Raw data:

########################################

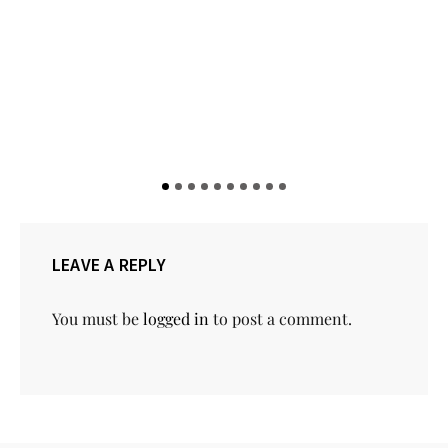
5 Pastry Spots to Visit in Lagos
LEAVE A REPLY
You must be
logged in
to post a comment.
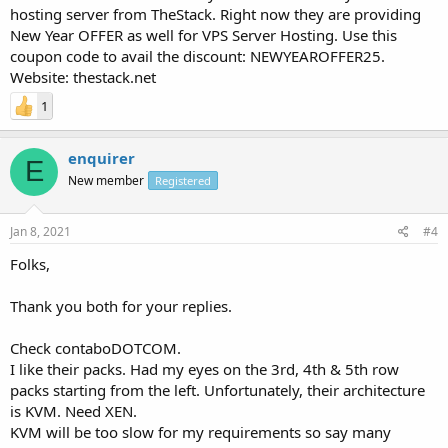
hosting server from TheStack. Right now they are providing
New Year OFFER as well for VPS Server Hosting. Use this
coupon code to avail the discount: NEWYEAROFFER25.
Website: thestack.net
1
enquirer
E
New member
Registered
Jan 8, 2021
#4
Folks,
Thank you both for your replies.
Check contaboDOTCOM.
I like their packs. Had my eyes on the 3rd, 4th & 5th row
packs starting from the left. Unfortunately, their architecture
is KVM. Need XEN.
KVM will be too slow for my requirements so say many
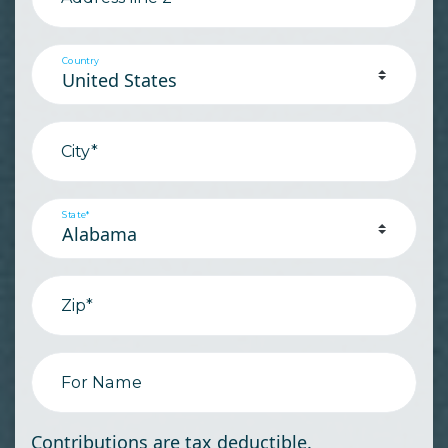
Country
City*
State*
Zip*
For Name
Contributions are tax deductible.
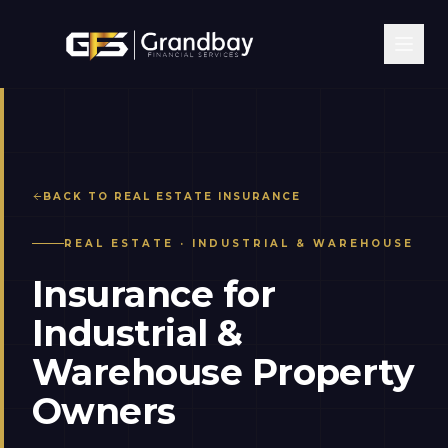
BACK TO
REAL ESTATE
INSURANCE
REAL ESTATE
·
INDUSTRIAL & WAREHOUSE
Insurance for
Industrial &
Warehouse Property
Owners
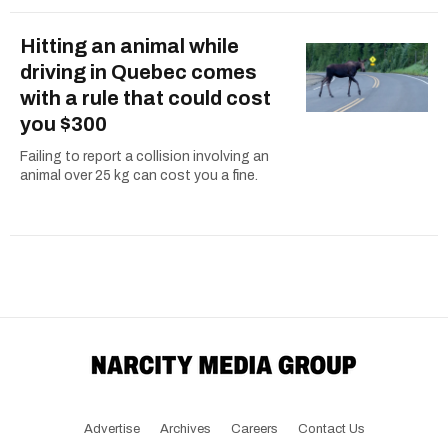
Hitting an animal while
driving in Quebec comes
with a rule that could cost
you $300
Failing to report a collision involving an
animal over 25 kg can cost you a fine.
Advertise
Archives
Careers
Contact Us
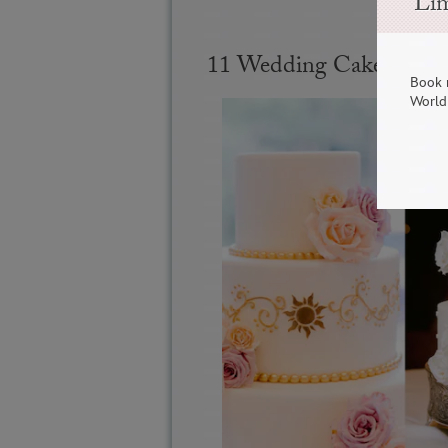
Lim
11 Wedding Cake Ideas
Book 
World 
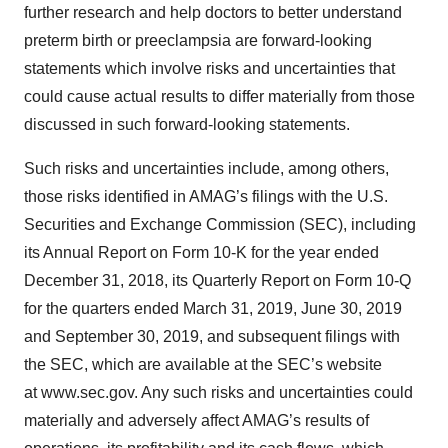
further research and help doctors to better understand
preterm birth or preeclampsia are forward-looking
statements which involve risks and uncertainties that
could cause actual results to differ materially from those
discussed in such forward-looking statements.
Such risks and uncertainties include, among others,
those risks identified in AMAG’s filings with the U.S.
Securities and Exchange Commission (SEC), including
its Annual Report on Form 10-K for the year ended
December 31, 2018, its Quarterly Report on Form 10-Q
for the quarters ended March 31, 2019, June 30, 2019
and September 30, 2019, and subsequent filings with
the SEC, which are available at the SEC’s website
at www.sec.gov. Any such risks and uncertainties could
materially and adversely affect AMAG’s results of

########################################

What is expected: Retype the text of the entries word for word, beginning with the first line and stopping after the line that contains "to post a comment.". Leave the pictures out of your copy.

Written reply:
5 Pastry Spots to Visit in Lagos
LEAVE A REPLY
You must be
logged in
to post a comment.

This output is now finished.